Block Shot (Hoops #2)(104)
Not yet, I won’t. She didn’t see his face creased with agony after the bone marrow biopsy. She hasn’t caught him staring blankly at the stranger in the mirror with the shrunken frame or witnessed his helpless anger when the diarrhea is so bad he has to wear adult diapers just to leave the house. A man so proud, so regal, brought so low. I’ve seen Zo’s cracks and know how close he is to breaking.
No, it’s not time for me to cry. I don’t get to break yet.
“Mama, I’m fine.”
“You’re not wavering, are you? I mean in your love for him. I know it is hard to see the man you love so weak, but you are not a fragile woman.”
“No, I’m not fragile.” I leave the love alone. I do love Zo, probably more than I ever have, but I know what kind of love it is, what it should always have been.
“I’ll come back up soon,” Mama says. “I’ll cook all his favorites.”
“He can’t keep anything down. I make him vanilla smoothies with a little pineapple. That’s about all he can tolerate. Everything else just comes back up.”
“He loves pineapple and you hate it,” she says with a little laugh. “Surely there’s something I can make for him or maybe I could . . .”
I feel her fix-it from here. I get it from her.
“Mama, just come,” I say softly. “You don’t have to do anything or try to make it better. Zo loves you. That’s it. He doesn’t get to see many people because his immune system is shot, and he would especially love to see you.”
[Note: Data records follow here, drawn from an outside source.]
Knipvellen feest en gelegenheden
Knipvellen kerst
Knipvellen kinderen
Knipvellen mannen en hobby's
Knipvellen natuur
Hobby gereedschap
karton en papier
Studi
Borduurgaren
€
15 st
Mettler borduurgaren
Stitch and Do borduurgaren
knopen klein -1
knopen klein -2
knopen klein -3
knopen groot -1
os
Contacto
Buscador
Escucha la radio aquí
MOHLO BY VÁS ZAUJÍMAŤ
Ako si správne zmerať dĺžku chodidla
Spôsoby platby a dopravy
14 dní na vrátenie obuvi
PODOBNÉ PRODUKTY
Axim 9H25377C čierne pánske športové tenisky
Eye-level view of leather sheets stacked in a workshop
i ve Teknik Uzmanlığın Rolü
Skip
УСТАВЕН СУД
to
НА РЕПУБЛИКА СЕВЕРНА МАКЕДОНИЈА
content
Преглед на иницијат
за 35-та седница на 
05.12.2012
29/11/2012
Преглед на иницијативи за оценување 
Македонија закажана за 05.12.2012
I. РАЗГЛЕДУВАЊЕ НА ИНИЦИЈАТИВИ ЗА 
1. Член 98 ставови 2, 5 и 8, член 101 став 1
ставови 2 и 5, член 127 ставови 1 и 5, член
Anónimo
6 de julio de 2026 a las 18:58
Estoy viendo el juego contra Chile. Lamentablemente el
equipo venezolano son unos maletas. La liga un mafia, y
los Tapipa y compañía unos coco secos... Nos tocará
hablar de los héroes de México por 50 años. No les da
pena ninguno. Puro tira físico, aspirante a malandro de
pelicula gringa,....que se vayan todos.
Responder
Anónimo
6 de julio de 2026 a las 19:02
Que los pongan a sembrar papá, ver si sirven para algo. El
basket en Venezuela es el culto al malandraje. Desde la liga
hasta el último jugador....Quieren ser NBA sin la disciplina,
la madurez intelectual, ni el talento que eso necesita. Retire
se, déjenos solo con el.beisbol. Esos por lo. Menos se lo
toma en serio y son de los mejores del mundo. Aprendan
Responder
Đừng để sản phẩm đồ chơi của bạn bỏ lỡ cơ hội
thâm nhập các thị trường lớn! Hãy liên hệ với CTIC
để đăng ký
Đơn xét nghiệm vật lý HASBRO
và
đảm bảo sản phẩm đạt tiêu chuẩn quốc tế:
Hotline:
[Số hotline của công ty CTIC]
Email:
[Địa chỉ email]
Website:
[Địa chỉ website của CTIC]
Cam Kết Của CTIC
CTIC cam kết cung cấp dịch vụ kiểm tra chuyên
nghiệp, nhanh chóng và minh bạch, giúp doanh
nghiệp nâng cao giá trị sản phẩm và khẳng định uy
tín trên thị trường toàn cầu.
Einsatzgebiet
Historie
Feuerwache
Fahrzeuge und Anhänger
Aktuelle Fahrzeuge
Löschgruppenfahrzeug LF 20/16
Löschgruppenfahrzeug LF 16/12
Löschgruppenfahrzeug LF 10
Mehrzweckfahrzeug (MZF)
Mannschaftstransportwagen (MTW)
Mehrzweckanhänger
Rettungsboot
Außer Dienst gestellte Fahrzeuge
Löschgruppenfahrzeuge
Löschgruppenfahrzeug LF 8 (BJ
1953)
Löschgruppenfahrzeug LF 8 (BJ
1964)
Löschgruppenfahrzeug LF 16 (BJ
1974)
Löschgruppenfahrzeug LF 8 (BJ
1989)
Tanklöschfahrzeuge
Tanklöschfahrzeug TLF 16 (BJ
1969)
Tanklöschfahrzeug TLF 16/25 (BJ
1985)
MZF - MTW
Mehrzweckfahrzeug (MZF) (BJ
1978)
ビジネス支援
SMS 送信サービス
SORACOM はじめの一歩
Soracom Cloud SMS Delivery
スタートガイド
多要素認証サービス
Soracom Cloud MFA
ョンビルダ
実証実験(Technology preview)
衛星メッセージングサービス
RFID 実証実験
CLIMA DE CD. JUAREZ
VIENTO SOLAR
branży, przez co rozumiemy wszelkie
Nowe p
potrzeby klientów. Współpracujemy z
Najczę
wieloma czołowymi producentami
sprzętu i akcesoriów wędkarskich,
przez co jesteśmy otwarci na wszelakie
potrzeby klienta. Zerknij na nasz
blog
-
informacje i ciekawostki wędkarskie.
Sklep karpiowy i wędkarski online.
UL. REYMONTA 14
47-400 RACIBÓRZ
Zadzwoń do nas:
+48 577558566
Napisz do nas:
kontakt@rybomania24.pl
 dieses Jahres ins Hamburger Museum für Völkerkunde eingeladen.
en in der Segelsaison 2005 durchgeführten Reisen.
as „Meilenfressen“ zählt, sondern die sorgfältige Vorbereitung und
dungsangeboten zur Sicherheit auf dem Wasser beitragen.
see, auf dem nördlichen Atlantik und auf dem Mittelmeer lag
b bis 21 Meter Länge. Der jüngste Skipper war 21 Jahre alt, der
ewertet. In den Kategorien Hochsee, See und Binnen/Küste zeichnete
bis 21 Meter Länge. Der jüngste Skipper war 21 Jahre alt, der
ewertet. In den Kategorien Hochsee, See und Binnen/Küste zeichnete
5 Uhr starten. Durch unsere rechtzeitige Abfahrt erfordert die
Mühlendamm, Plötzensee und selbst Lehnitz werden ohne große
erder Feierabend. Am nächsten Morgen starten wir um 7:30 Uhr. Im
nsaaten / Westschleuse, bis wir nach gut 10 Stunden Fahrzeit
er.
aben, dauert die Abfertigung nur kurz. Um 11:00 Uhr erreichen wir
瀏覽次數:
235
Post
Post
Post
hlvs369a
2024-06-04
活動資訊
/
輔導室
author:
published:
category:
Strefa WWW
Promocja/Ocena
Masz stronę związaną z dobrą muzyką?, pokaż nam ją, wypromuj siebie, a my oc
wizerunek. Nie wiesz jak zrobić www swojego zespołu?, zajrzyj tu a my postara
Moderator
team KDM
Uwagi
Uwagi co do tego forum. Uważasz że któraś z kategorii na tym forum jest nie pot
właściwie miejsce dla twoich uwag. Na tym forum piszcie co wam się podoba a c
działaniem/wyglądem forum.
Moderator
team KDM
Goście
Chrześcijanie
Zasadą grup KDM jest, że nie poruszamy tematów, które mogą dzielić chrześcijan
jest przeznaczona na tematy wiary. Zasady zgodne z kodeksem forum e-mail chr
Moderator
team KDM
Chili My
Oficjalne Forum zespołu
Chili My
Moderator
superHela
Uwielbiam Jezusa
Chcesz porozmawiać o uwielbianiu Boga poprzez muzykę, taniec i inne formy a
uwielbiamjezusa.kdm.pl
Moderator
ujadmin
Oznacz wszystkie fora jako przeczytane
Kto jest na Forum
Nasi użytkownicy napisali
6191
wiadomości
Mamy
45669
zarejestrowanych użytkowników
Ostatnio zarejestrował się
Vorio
“I just want to do so much.” Tears soak her voice. “He cannot die. I’m praying. I go to Mass. He is in God’s hands. Tell me you believe he will be okay.”
My faith is a coin toss. Heads. Tails. Fifty-fifty.
So I do for her what I do for myself every single day. I toss the coin in the air, hope for the best, and make myself sound certain of things over which I have no control.
“Mama, I believe.”
34
Jared
So this is what twenty years with the same woman looks like. With the right woman. My father and stepmother literally glow when they’re together. I saw it the first time he brought her home, and twenty years later, they’re just as bright.
I never resented Susan West marrying my dad. Losing my mother took something from him, made him sad in a way I thought would never go away. With Susan he was happy again, and that was all that mattered to me.
Also, she made a mean pot roast.
“Oh, Jared,” she gushes, one hand over her mouth the other hand holding the tickets to Hawaii I gave them as an anniversary gift. “It’s too much.”
My dad catches my eye and silently mouths, “It’s not too much.”
We share a smile, and I can’t help but remember the conversation Banner and I had about my father that night at dinner. I’d never considered that he retired for me, but now I realize he probably did. I touch his arm to keep his attention before he goes back to opening more gifts from the pile in front of them.
“Hey,” I say, waiting for him to look at me. “I just wanted to . . .”
He lifts thick fair brows in silent inquiry, waiting for me to do something I never do.
“Just thanks for all you sacrificed for me,” I mumble, dropping my hand from him and feeling like an idiot. I glance at Susan, who is smiling and tearing into a brightly wrapped box. “I’m glad you found her. You deserve to be happy.”
I’m ready to move on, feeling awkward. Why am I so bad at being nice? My dad, though, excels at kindness, at connecting with people in a way, despite all my agent’s charm, I never could. He clutches my shoulder, his eyes not brimming with tears but with emotion all the same.
“Nothing I ever did was a sacrifice, Jared,” he said. “It was a privilege raising you, one I took very seriously.”
I usually hate this burning sensation in my throat and this pricking behind my eyes, but tonight I don’t. It’s evidence of the love I have for my dad, of the love he has always made sure I felt from him. There is an understanding in the grin we share that maybe we’ve never shared. Probably because I never took the time, but having Banner in my life carved out something in me that wasn’t there before. I’m not less of who I was, but she’s added something. One of the things I love about Banner is how she flips things around so I see them in new ways.
One of the things I love about Banner is different from saying I love Banner. I’d be a fool to let myself say that with things as they stand right now. I haven’t seen her in six weeks. We’ve barely talked. The whole world is planning her deathbed wedding to Zo. It’s morbid. I can’t stand it. I hate that they don’t know she’s mine. That everyone thinks she’s some tragic heroine so deeply in love with Zo she would never leave his side—when she touches herself at night and thinks of me.
God, I hope she does.
Or am I alone in this pathetic farce, the one in which I don’t even know the role I’m playing? Maybe I’m reciting my parts, hitting all my marks, the whole time thinking I’m the lead when I’m actually the chump pining for the girl, not the one who gets her in the end.
They open the rest of their gifts, and we cut a huge cake and there’s dancing and it’s all wildly romantic and the last thing I want to do. It’s a reminder of my limited options. The woman I want isn’t here meeting my family like I had planned, but she’s in Palo Alto with her . . . boyfriend? I don’t know what to call him. I don’t know what they are.